BentoML
BentoML copied to clipboard
feat: Support gRPC in BentoML API Server
Support using gRPC instead of HTTP API for sending prediction requests. When an API model server is deployed as a backend service, many teams prefer using gRPC over HTTP. See related discussion here
One blocker for this is the Asyncio support on gRPC end, it is currently under development https://github.com/grpc/grpc/projects/16
Also for users waiting for this feature, please notice that using gRPC does not necessarily bring better performance - Protobuf is faster when only comparing the data serialization time. But when building a model server, we need to take into consideration the computation required to turn the serialized Protobuf objects into a format that can be used by users' models. In most ML frameworks, a trained model is expecting pandas.DataFrame, np.array, tf.Tensor, or PIL.image:
JSON Request => pandas.DataFrame => Model
Protobuf Msg => Protobuf Object => pandas.DataFrame => Model
And it is this extra step of converting Protobuf message in-memory object into pandas.DataFrame, that is making it less efficient than the JSON/HTTP approach. Although gRPC does bring some edge over REST API due to the use of http/2 and compression.
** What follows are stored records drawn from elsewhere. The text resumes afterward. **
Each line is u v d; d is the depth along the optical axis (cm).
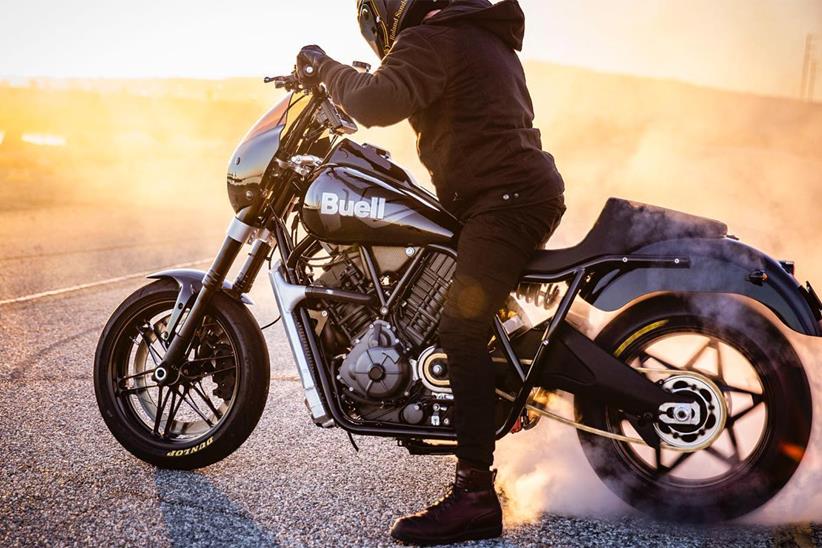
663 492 289
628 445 296
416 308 296
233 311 328
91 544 272
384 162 301
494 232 276
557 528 288
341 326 304
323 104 309
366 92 269
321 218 295
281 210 317
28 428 386
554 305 301
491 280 276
Thus adding gRPC support is not for better performance, but mostly making it more convenient for teams that are already using gRPC for their backend services.
This issue has been automatically marked as stale because it has not had recent activity. It will be closed if no further activity occurs. Thank you for your contributions.
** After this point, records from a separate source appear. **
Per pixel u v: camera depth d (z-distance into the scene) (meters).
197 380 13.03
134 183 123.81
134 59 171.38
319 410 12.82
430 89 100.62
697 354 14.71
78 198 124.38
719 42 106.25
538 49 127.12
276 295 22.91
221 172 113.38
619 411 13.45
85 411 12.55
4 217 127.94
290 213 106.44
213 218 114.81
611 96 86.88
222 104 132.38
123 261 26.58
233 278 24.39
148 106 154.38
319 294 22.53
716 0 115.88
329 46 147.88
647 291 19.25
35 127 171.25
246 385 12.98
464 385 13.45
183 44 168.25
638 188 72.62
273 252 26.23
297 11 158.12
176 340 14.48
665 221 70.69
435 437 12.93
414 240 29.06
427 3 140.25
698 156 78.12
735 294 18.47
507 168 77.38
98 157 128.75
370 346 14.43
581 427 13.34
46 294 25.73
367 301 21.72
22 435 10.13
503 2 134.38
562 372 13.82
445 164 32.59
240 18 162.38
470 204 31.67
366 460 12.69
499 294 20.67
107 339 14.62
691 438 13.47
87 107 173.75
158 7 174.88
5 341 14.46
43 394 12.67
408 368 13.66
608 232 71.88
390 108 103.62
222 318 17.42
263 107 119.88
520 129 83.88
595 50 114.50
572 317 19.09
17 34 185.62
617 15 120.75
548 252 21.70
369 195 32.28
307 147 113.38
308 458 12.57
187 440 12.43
This issue has been automatically marked as stale because it has not had recent activity. It will be closed if no further activity occurs. Thank you for your contributions.
Hey, are we implementing this?
Hi @harshitsinghai77, I believe this is P1, and will be addressed after BentoML 1.0
Got it. Let me know if you need me to work on it.
Working in progress, per current MLH batch. Current progress can be tracked here at https://github.com/bentoml/BentoML/tree/grpc branch and this PR https://github.com/bentoml/BentoML/pull/2808
Hi all, I'm happy to say that gRPC support has been merged into main
via PR #2808. We will include this in the next release as an experimental feature.
gRPC streaming is the way to go next
This is tracked on an adjacent ticket #4170